Le 9 décembre 1990, le pape Jean-Paul II reconnaissait officiellement, au nom de l’Église, la sainteté de Marguerite d’Youville, fondatrice des Sœurs de la Charité, connues aussi sous le nom des Sœurs Grises de Montréal. Cette méritante communauté religieuse, qui vit le jour en 1738, répondit un siècle plus tard à l’appel de l’évêque missionnaire de la Rivière-Rouge, Mgr Norbert Provencher. Une première caravane de quatre religieuses, partie de Montréal le 24 avril 1844, arrive à Saint-Boniface deux mois plus tard, après un voyage exténuant en canots d’écorce. Par leur grande charité dans les missions de l’Ouest canadien, elles montreront à la face du monde qu’elles ne cèdent en rien à sainte Marguerite d’Youville: Telle mère, telles filles.

Odyssée missionnaire des Oblats
Au mois de juin 1845, les Oblats de Marie Immaculée entreprennent le même voyage qui devait les conduire à la conquête pacifique des tribus amérindiennes jusqu’à l’océan Glacial. Partout où la population semble suffisante, ces missionnaires, entraînés par le père Alexandre Taché, ne tardent pas à établir des missions dans l’Ouest et tout le long du fleuve Mackenzie jusqu’à Good Hope, près du cercle polaire, en 1859, à 3 000 km de Saint-Boniface. Comme l’a écrit le père Joseph-Étienne Champagne, o.m.i. : « Le fait le plus saillant de cette épopée missionnaire ce n’est pas le nombre de conversions mais l’occupation, en moins de quinze ans, de tous les points stratégiques d’un pays grand comme un continent. Et cette merveille d’apostolat fut accomplie par une poignée de missionnaires, n’ayant à leur disposition que des moyens humains fort primitifs et des ressources très limitées. »

Les Filles de sainte Marguerite d’Youville
Il convient cependant d’ajouter que, dans cette « épopée », les Oblats ont bénéficié abondamment du concours précieux des Sœurs Grises de Montréal. A plusieurs endroits ces « femmes héroïques » ont pris en charge l’éducation des enfants montagnais, cris ou dénés. Des centaines de ces vaillantes religieuses ont uni leurs prières, leurs sacrifices, leurs souffrances et l’ardeur de leur zèle au dévouement des Oblats pour établir des écoles, des hôpitaux, des orphelinats et, ainsi, faire connaître Jésus Christ. Elles ont couru toutes sortes de dangers et enduré de pénibles inconvénients dans les rivières aux rapides dangereux.

Rappelons un de ces voyages parmi tant d’autres. À la demande de Mgr Isidore Clut, deux religieuses de Fort Providence consentent à se rendre au lac Athabaska pour y ouvrir une école catholique.

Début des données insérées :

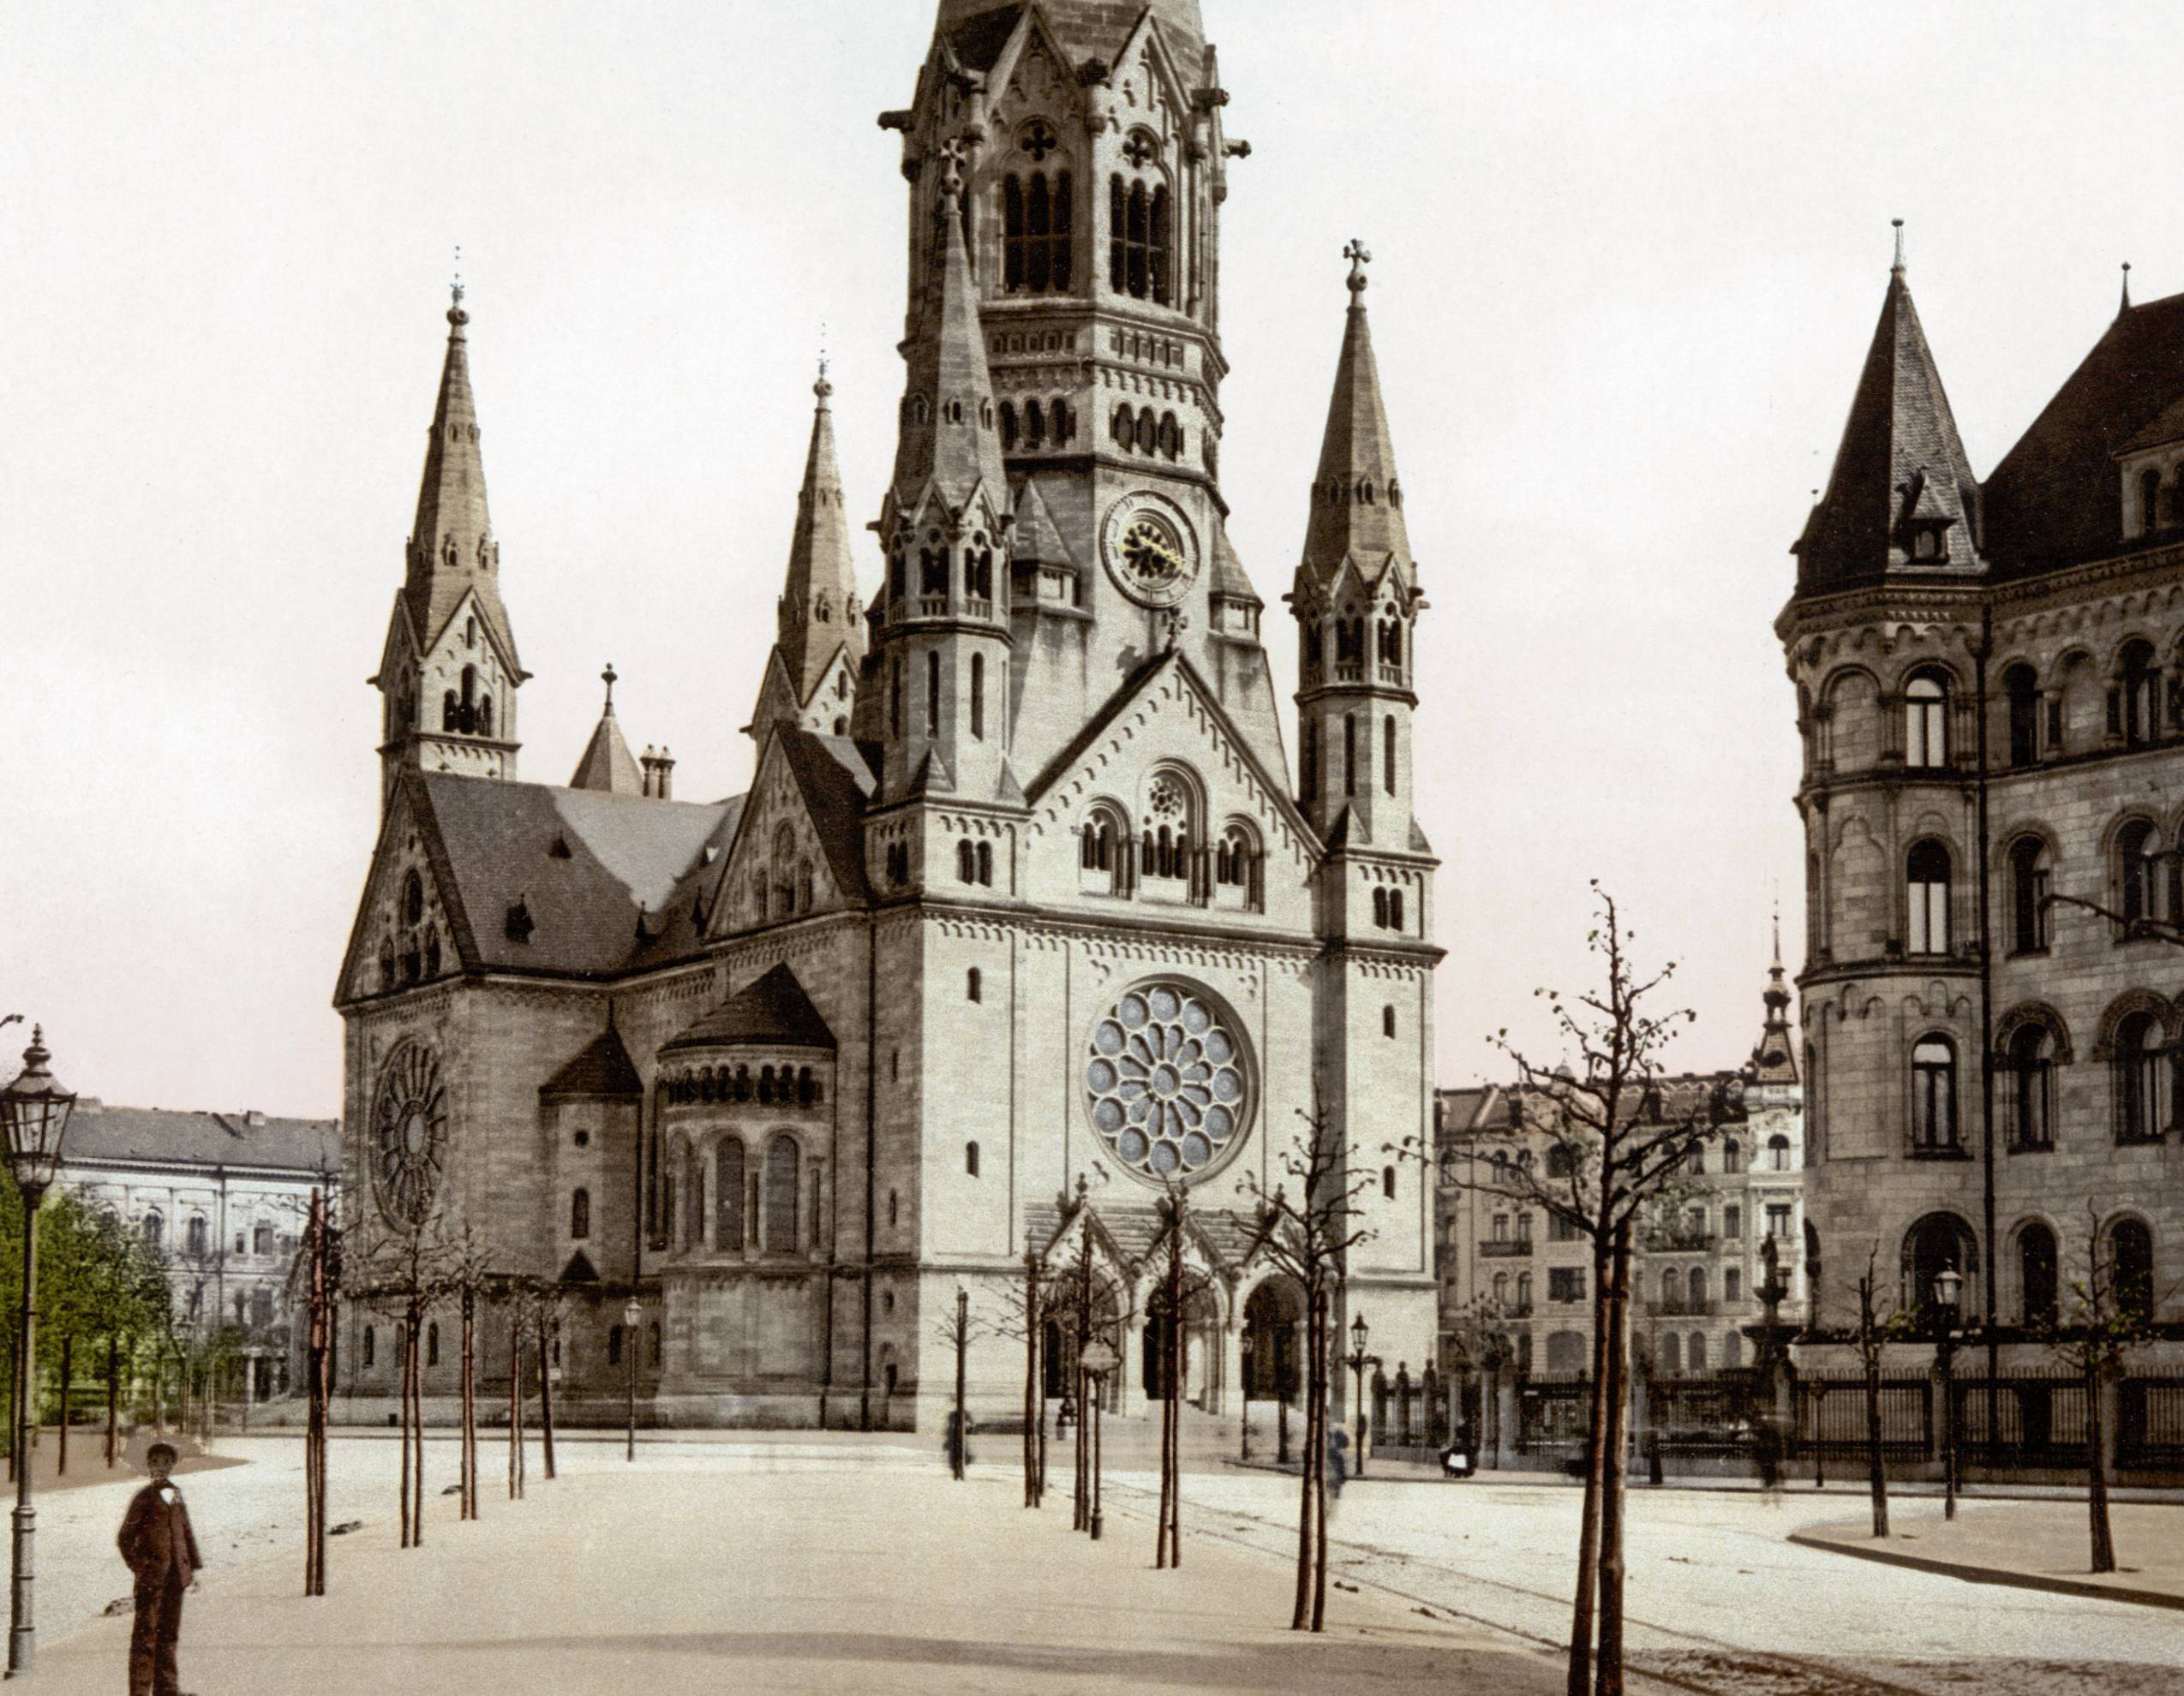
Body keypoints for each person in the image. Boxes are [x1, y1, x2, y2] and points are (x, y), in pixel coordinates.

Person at [117, 1441, 201, 1696]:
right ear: (148, 1466)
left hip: (176, 1577)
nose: (161, 1467)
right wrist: (140, 1568)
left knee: (169, 1635)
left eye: (167, 1462)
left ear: (172, 1465)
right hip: (151, 1580)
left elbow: (186, 1531)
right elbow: (125, 1537)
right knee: (146, 1638)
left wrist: (192, 1567)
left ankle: (167, 1689)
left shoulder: (175, 1494)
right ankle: (140, 1691)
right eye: (156, 1463)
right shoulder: (143, 1498)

Deux embarcations sont mises à leur disposition. L’une d’elles est conduite par Vincent, un coureur des bois, originaire de Sorel. Un Amérindien avironne à l’avant, une sœur et une fillette prennent place au milieu et, à l’arrière, le guide responsable. Vincent racontera plus tard au père Watelle, dans son langage typique, les péripéties de l’aventure.

 

Au nom de l’obéissance, ne grouillez plus
« Oui, mon père, nous étions dans le rapide et un terrible ! Le canot dansait, je ne vous dis que ça. Mais, malheur ! à chaque saut qu’il faisait dans les grosses vagues, la sœur devenait raide et elle voulait se lever comme pour sauter sur les roches. Plus je lui disais : ma sœur, restez tranquille, autrement nous sommes perdus, plus elle était nerveuse, en s’accrochant à un bord ou à l’autre. Les sœurs Grises ont pourtant coutume d’être vaillantes et de ne pas « s’exciter » dans les voyages ! Et avec ça, elle pleurait si fort qu’elle faisait grossir la rivière. Enfin, au moment le plus dangereux, comme on allait se faire « poigner » par le remous et verser, je me suis souvenu de quelque chose que j’avais entendu dire comme infaillible pour les sœurs, quand j’étais à l’école, à Sorel. Alors je criai ben fort : « Ma sœur, au nom de l’obéissance, ne grouillez plus ! » Mon père, le tonnerre l’aurait frappée, qu’elle n’aurait pas « écrasé » plus net; elle cala au fond du canot, à plat, et elle ne remua plus un p’tit doigt. C’est ainsi que nous ne sommes pas encore morts. »

L’école d’Athabaska commença dans un hangar et ce « provisoire » dura sept ans!